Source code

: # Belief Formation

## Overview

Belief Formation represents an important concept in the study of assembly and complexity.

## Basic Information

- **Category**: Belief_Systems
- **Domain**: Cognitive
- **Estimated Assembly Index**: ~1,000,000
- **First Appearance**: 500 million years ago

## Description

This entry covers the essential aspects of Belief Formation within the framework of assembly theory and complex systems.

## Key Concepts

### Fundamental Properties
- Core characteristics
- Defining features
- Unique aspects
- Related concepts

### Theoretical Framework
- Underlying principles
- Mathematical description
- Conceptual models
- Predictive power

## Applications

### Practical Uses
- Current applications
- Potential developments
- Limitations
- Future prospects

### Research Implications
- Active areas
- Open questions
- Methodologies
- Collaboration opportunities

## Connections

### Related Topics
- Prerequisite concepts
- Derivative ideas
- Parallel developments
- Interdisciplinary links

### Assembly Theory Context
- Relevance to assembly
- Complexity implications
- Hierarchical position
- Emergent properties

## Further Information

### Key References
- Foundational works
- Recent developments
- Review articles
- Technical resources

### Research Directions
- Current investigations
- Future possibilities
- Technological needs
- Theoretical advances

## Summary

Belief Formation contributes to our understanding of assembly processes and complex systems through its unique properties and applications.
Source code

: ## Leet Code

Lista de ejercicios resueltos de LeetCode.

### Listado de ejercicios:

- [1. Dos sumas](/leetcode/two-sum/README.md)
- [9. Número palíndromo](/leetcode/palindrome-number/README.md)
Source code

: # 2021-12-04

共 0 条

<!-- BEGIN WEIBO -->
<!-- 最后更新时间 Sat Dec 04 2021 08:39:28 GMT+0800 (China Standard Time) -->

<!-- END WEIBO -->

> _AIM OF THE EXERCISE_:
What is needed is an exact repetition of all the entries above.

> _SOLVED EXERCISE_:
Source code

: # Belief Formation

## Overview

Belief Formation represents an important concept in the study of assembly and complexity.

## Basic Information

- **Category**: Belief_Systems
- **Domain**: Cognitive
- **Estimated Assembly Index**: ~1,000,000
- **First Appearance**: 500 million years ago

## Description

This entry covers the essential aspects of Belief Formation within the framework of assembly theory and complex systems.

## Key Concepts

### Fundamental Properties
- Core characteristics
- Defining features
- Unique aspects
- Related concepts

### Theoretical Framework
- Underlying principles
- Mathematical description
- Conceptual models
- Predictive power

## Applications

### Practical Uses
- Current applications
- Potential developments
- Limitations
- Future prospects

### Research Implications
- Active areas
- Open questions
- Methodologies
- Collaboration opportunities

## Connections

### Related Topics
- Prerequisite concepts
- Derivative ideas
- Parallel developments
- Interdisciplinary links

### Assembly Theory Context
- Relevance to assembly
- Complexity implications
- Hierarchical position
- Emergent properties

## Further Information

### Key References
- Foundational works
- Recent developments
- Review articles
- Technical resources

### Research Directions
- Current investigations
- Future possibilities
- Technological needs
- Theoretical advances

## Summary

Belief Formation contributes to our understanding of assembly processes and complex systems through its unique properties and applications.
Source code

: ## Leet Code

Lista de ejercicios resueltos de LeetCode.

### Listado de ejercicios:

- [1. Dos sumas](/leetcode/two-sum/README.md)
- [9. Número palíndromo](/leetcode/palindrome-number/README.md)
Source code

: # 2021-12-04

共 0 条

<!-- BEGIN WEIBO -->
<!-- 最后更新时间 Sat Dec 04 2021 08:39:28 GMT+0800 (China Standard Time) -->

<!-- END WEIBO -->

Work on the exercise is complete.